Where Unicorns Roam
“What would you like to see on the game drive?” It’s the standard question before heading out for a morning or evening drive. And no matter where I am – Bushveld, fynbos country, or desert – I always reply: “A pangolin and an aardvark, please!” The rangers usually smile and say something along the lines of: “An aardvark, maybe, but I have been a guide for 20 years and I have never seen a pangolin.”
Calvin de la Rey, our guide at Pafuri Camp in the Makuleke Concession bordering the far northern corner of the Kruger National Park, reacted in much the same way. He gave me that sceptical smile, but said he’d try. Adding that if I liked trees, he could always guarantee me a few of those . . . An African Unicorn It was a pretty uneventful drive, and we were just trading “get-to-know-you” questions over sundowners, when another game ranger drove past and whispered something in Calvin’s ear.
“Pack up quickly!” he shouted. “Everyone on the vehicle and hold on tight”. “What is it?” we asked. “Someone saw a pangolin.” “Stop messing with me!” I laughed. “I’m not!” he shouted as he put his foot on the accelerator.
That evening I saw my very first pangolin – a unicorn animal if ever there was one. Being reclusive and nocturnal makes it already hard to find, but add to that the fact that it’s the most poached animal in the world, and you’ll understand that coming across one in the wild really is like finding that proverbial needle in a haystack.
He was beautiful. A perfect example of elegant symmetry and practicality – the likes of which only nature can create. It was dark and you would have needed some mighty impressive photographic equipment to fully capture him, but I don’t need a photo to remember this encounter – the time I finally met a unicorn of the African bush.
Understandably, Pafuri Camp will now always have a special place in my heart. But then, it is set in such a unique part of South Africa, that it’s easy for it to find a space in most people’s hearts, pangolin or no pangolin.
RETURNAFRICA specialises in walking safaris and they offer a number of options ranging in duration from a few hours to several days out in the bush. You have a choice of roughing it in a sleeping bag under the stars; coming back to the comfort of tents and bucket showers at their walking camp; or even just opting for short walks from the luxury of the main camp – for those who want to experience the bush on foot but don’t want to forgo the comforts of G&TS and three-course meals to do it.
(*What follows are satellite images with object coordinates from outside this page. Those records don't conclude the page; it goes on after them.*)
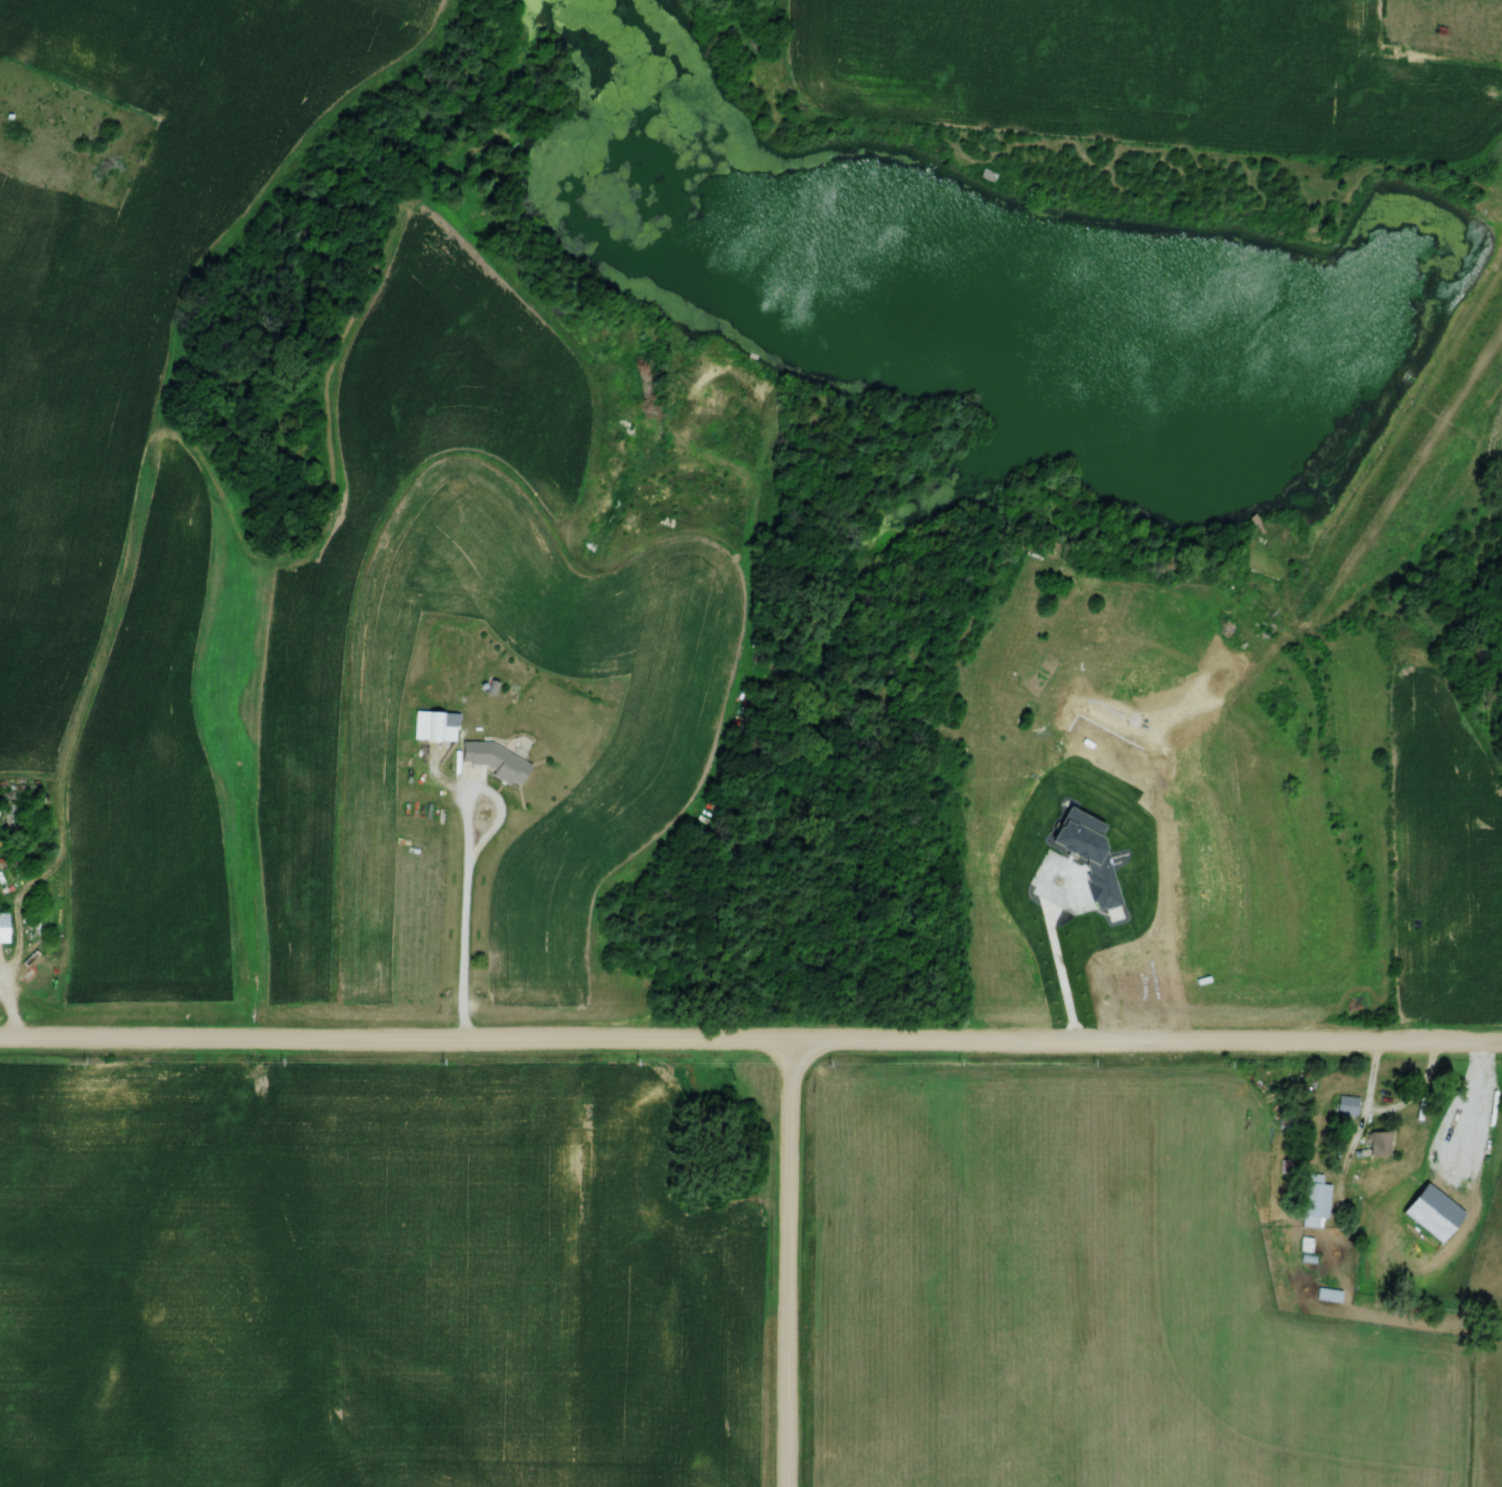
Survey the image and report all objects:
dam: (1392, 445)
building: (427, 726)
building: (494, 762)
road: (475, 799)
road: (464, 947)
road: (5, 1015)
road: (751, 1041)
building: (1346, 1107)
road: (1390, 1113)
building: (1376, 1147)
building: (1314, 1201)
road: (787, 1264)
building: (1327, 1296)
Tree Fever If you are one of the latter types, and only do one walk while you are here, opt for the Fever Tree Forest. With its elegant, straight trunk and its distinctive top-totoe dusting of bright yellow powder, the fever tree is easily one of Southern Africa’s most beautiful trees. So you can just imagine the effect of massing thousands of them in a swathe of forest that runs for kilometres – it is utterly breathtaking. It is a photographer’s paradise, especially as its moods change throughout the day, and because it is frequented by a host of game, from herds of eland and zebra to baboons and buffalo. Nearby Reedbuck Vlei forms part of the Makuleki Wetlands, an important Ramsar site for migrating water birds. On a good day, you could see hundreds of yellow-billed storks here, as well as spoonbills, various types of geese, herons, and even pelicans. The Baobabs Are Watching As well as its fever trees, this far northern corner of the country is also well-known for its baobabs. You’ll virtually trip over them as you explore the concession, with each one seeming to dwarf the one before it. None, however, even come close to the Big Baobab of Pafuri – a spectacular behemoth of a tree that has been watching over this landscape for hundreds, if not thousands of years. It would have watched over this land when few, if any, humans walked it; it would have witnessed great floods and droughts; and it would have cast a wary eye over the shenanigans of the poachers and outlaws who encamped up here in the early 20th century to evade the long arm of the law.
Most famous among these outlaws was Bvekenya (“the man who swaggers” in Shangaan), a notoriously successful elephant hunter who favoured this part of the country due to the confluence of the borders of three countries – South Africa, Mozambique, and Zimbabwe – where the Limpopo and Luvuvhu Rivers meet. It made border-hopping all the easier, from whichever country’s lawmen were on their way, into either of the other two whose lawmen weren’t. Little wonder that this border intersection is known – even today – as Crook’s Corner.
These days, the giant baobab mainly watches over tourists and animals, including a whisper of moths who rise up in a wonderful flurry of orange wings when you wander past.
To feel a little bit like what it must be like to be a giant baobab, it’s worth having an evening sundowner stop at Lanner Gorge. The gorge is a spectacular monument to the power of nature, as the Luvuvhu River has carved out its steep sides (in some places as high as 150 m) over millennia. Dinosaur fossils have even been found here.
Standing atop a rocky outcrop, glass of wine in hand, looking down into the gorge, everything seems small and dwarf-like and for a brief moment, you feel a little like an ancient baobab. Of all the places you could root yourself to spend the next few hundred years, I doubt there are many more spectacular than Pafuri – for trees and humans alike.